Railway operations during COVID-19
Keeping European mobility operational during the COVID-19 pandemic is key. The Community of European Railway and Infrastructure Companies (CER) stresses that railways are doing their utmost to keep essential freight and passenger services running, while protecting their staff.
Railway companies around Europe are in close collaboration with public authorities at European, national and regional level to ensure that critical mobility needs of health authorities, citizens - especially those with a socially critical function - and businesses are met.
These exchanges need to continue in line with the call by European Transport Ministers last night for the smooth flow of essential goods as well as key workers across the EU.
Plunging sales and heavily reduced passenger services
As many companies in other industrial sectors, CER members are heavily suffering from the consequences of the pandemic. Amid plunging sales, international passenger traffic is almost at a standstill due to the closure of intra-EU borders. At national level, passenger traffic is significantly reduced due to the national containment measures taken by Member State authorities and official advice to keep travel via public transport to a minimum. Whilst many public service (PSO) operators are already working with relevant competent authorities, ensuring liquidity for open-access services during this crisis is crucial.

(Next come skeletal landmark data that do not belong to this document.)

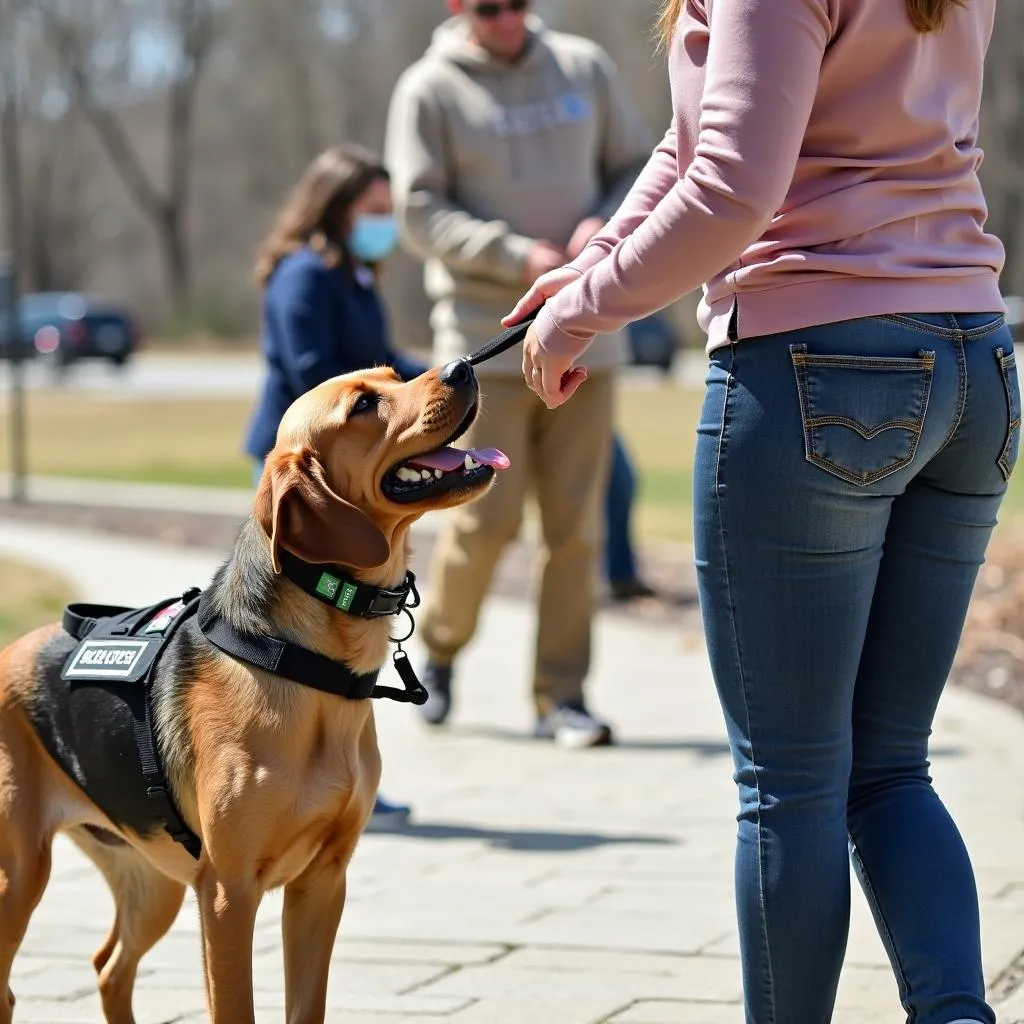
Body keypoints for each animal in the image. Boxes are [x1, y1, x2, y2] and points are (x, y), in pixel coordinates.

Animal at [0, 360, 507, 1024]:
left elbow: (306, 1007)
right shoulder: (227, 893)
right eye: (363, 406)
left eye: (392, 375)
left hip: (152, 879)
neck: (306, 668)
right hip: (22, 872)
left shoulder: (321, 883)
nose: (461, 367)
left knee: (109, 968)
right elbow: (236, 1006)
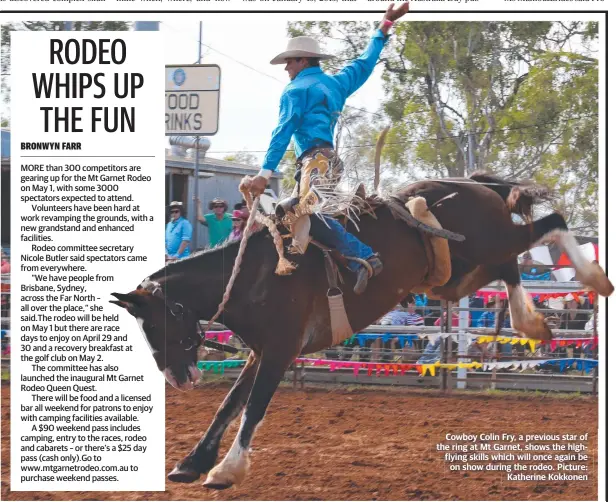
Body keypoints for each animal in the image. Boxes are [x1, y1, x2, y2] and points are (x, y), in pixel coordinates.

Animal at [110, 173, 612, 490]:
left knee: (552, 224)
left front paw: (226, 470)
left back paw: (592, 278)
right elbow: (228, 406)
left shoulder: (280, 350)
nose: (177, 379)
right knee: (511, 265)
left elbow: (251, 408)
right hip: (462, 271)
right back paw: (534, 321)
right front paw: (192, 463)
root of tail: (477, 183)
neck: (258, 275)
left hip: (491, 244)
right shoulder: (258, 352)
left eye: (161, 319)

Despite the rapidly changing situation, rail operators are informing customers extensively about changes in schedule and cancelled services. Moreover, European railway undertakings are upholding special goodwill arrangements with affected passengers for reimbursement or exchange of tickets, with longer validity periods than usually. The protection of rail passengers remains an unquestionable priority also under these exceptional circumstances.
Rail freight - a reliable service in moving goods across Europe
Intra-European freight traffic is proving its resilience: while hinterland rail traffic from sea ports is dramatically dropping due to decreasing intercontinental exchanges, freight operators can free extra capacity to ensure intra-continental connections. In this way, they are able to offer safe cross-border cargo connections for large volumes of goods using minimal human resources. However, to be able to fulfil this vital function, it is essential that train drivers are regarded as “strategic workforce” allowed to cross borders without unnecessary restrictions in order to pick up and deliver freight trains smoothly.
For all services, specific protocols have also been activated for the sanitisation of facilities, workplaces and spaces dedicated to customer service, always in compliance with the indications of the competent authorities.
In order to enable all authorities to design upcoming emergency measures to curb the pandemic and support the sector, CER is collecting data on the above-mentioned aspects as well as the economic impact of COVID-19, the effects of which will require considerable EU-level as well as national support for transport.
CER Executive Director Libor Lochman said: “We are thankful to all rail transport workers for keeping the essential services running. The COVID-19 pandemic is a stress test for the whole European Union: for its institutions, for its economy, for its citizens. Railways are as much impacted by the consequences of the pandemic as by the consequences of the public measures taken to fight it, but are working hard to ensure freight and passenger rail transport continues.”